BARISAN.CO – Chairil Anwar merupakan figur bagi mereka yang pernah belajar sastra. Chairil Anwar lahir di Medan, 26 Juli 1922 dan meninggal pada usia 27 tahun di Jakarta pada tanggal 28 April 1949. Karyanya dipelajari dari Sekolah Dasar hingga perguruan tinggi, sehingga karyanya menjadi satu inspirasi kemajuan bidang kesusastraan.
Chairil Anwar merupakan penyair angkatan ’45 yang dijuluki “Si Binatang Jalang.” Julukan itu diambil dari puisinya yang berjudul Aku:
AKU
Kalau sampai waktuku
‘Ku mau tak seorang ‘kan merayu
Tidak juga kau
Tak perlu sedu sedan itu
Aku ini binatang jalang
Dari kumpulannya terbuang
Biar peluru menembus kulitku
Aku tetap meradang menerjang
Luka dan bisa kubawa berlari
Berlari
Hingga hilang pedih peri
Dan aku akan lebih tidak perduli
Aku mau hidup seribu tahun lagi
Sebagai penyair, Chairil telah menelurkan beberapa karya. Chairil telah menulis 96 karya, mulai menerbitkan sajak-sajaknya pada tahun 1942. Sajak pertama yang diterbitkan berbicara tentang kematian.

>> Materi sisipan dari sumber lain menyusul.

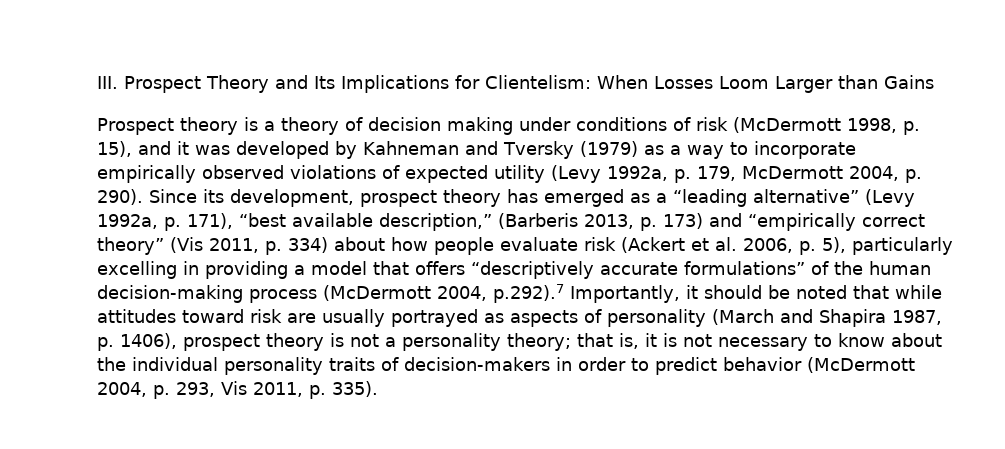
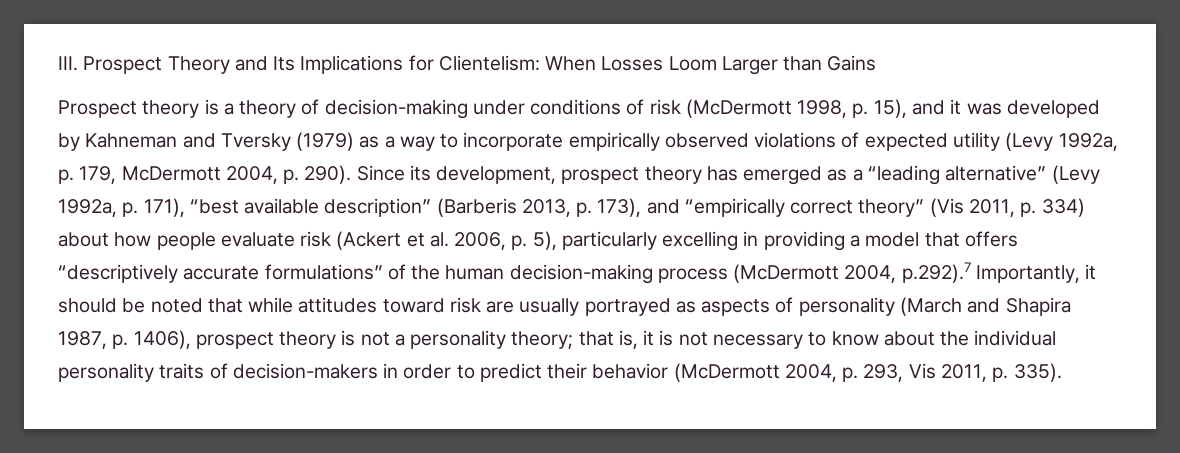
[368,117,513,135] decision making -> [324,99,468,119] decision-making
[379,213,492,231] description,” -> [324,198,432,217] description”
[663,213,703,229] 173) -> [597,198,642,217] 173),
(717, 366) none -> [547,363,588,379] their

Sajak pertama yang ditulis Chairil Anwar berjudul “Nisan” dikhususkan untuk sang nenek. Tentang sajak kematian karya Chairil didapati ketika neneknya meninggal. Chairil menuliskan, “Tak kutahu, setinggi itu atas debu / dan duka maha tuan bertakhta.”

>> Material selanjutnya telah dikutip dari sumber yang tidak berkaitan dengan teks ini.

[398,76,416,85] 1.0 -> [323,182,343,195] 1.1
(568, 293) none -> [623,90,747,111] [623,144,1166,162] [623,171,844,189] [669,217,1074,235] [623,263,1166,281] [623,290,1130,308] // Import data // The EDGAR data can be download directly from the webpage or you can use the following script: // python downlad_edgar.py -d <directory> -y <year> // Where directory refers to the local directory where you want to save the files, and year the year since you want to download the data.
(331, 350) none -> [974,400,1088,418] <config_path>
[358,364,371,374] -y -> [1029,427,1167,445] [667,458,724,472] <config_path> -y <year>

Karya Chairil Anwar dikompilasikan dalam 3 buku yakni Deru Campur Debu yang terbit tahun 1949. Selanjutnya Kerikul Tajam yang Terampas dan Yang Putus (1949). Sedangkan yang ketiga, bersama Asrul Sani dan Rivai Apin pada tahun 1950 berjudul Tiga Menguak Takdir.
Budayawan Eko Tunas mengatakan Chairil saat menulis pengalaman pahitnya. Lalu para kritikus arogan mengkritik hanya soal bahasanya. Bahasa puisi Chairil yang dikatakan telah malampai angkatan sebelumnya.
“Kalau Chairil masih hidup tentu dia akan marah, telah dikonyoli para kritikus arogan,” tegasnya.
Dewan Pembina Kasatmata ini menyukai puisi-puisi karya Chairil Anwar karena Chairil sosok yang mampu menyimpan pengalaman yang dasyat.
Eko Tunas menanyakan, kalau kita bertanya mengapa banyak teks dari puisi Chairil terkenal.
“Tak lain karena sebagaimana sifat teks, selalu lahir dari pergulatan hidup manusia di belakangnya. Satu proses pengalaman yang melahirkan satu jatidiri ungkapan bahasanya yang tersendiri,” tuturnya.
Eko melanjutkan, ingat saja satu teks dari puisi Chairi: “mampus kau dikoyak-koyak sepi”. Atau bahkan teks dari puisi pertama yang ditulis Chairil: “bukan kematian benar menusuk kalbu”. Sampai teksnya yang paling terkenal: “aku ini binatang jalang, dari kumpulannya terbuang.”
“Begitu juga teks ‘Bangunlah jiwanya, bangunlah badannya‘ inspirasi dari Chairil Anwar,” ucap Eko.